§ **Keypoint coordinate data**:
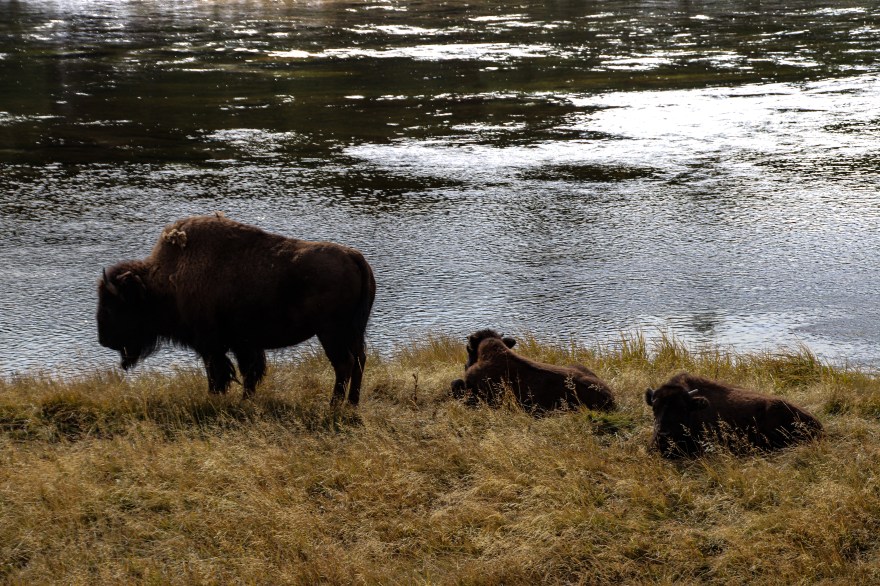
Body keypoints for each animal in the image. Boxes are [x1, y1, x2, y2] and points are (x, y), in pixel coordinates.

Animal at [96, 214, 376, 404]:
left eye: (111, 307)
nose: (103, 340)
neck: (168, 278)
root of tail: (353, 256)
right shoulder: (244, 343)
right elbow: (250, 372)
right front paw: (245, 400)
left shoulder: (211, 345)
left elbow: (219, 373)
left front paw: (215, 398)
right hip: (353, 331)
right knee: (359, 360)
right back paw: (351, 404)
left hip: (331, 333)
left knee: (344, 364)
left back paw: (334, 405)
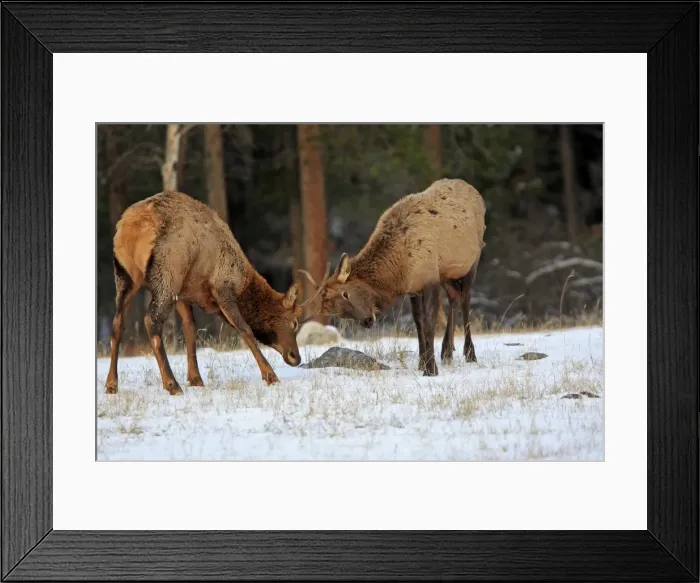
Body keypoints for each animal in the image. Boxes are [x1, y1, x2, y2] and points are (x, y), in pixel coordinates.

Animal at [104, 191, 324, 395]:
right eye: (294, 322)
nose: (295, 356)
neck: (242, 283)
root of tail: (131, 227)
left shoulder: (184, 293)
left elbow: (190, 329)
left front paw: (196, 379)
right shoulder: (221, 288)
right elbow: (245, 329)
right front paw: (270, 375)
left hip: (125, 275)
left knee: (117, 323)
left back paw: (111, 384)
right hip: (167, 275)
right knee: (151, 321)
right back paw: (171, 384)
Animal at [300, 178, 486, 377]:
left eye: (345, 293)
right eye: (338, 312)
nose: (367, 321)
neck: (399, 268)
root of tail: (475, 192)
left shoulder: (430, 278)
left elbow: (429, 323)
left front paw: (430, 369)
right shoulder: (415, 286)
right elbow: (418, 323)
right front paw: (422, 363)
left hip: (472, 260)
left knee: (465, 298)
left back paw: (470, 354)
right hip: (447, 273)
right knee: (454, 297)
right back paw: (447, 352)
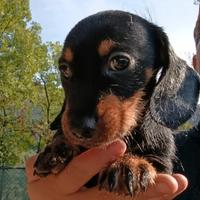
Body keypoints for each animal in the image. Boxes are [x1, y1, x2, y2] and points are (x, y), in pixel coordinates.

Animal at [33, 10, 199, 197]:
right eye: (64, 69)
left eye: (120, 62)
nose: (78, 130)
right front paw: (58, 147)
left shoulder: (164, 161)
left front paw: (130, 163)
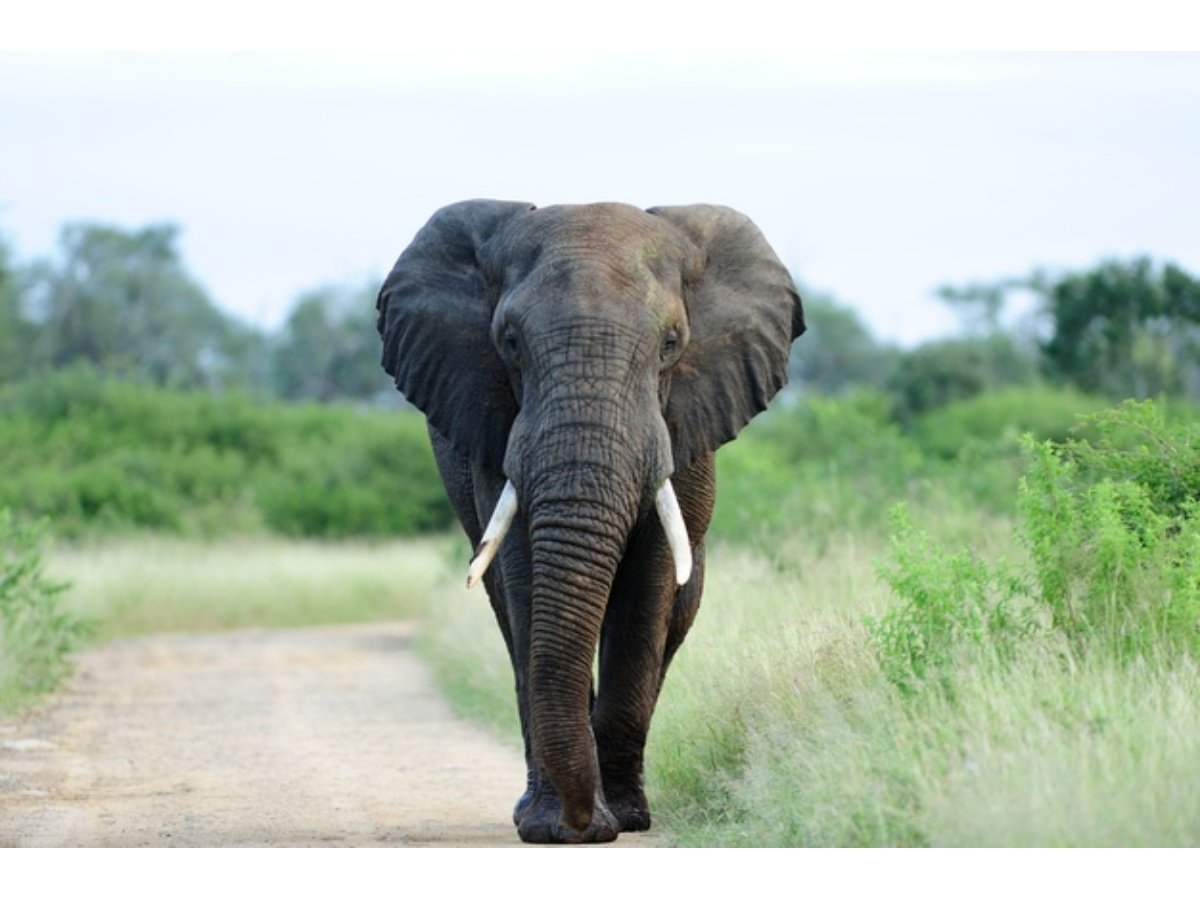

§ **Task to complete**: Leaving pictures aside, give again word for word each line from the one with "nose: (78, 130)" to the final line of the entries.

§ **Solution to this task**:
nose: (78, 130)
right front paw: (58, 147)
left shoulder: (164, 161)
left front paw: (130, 163)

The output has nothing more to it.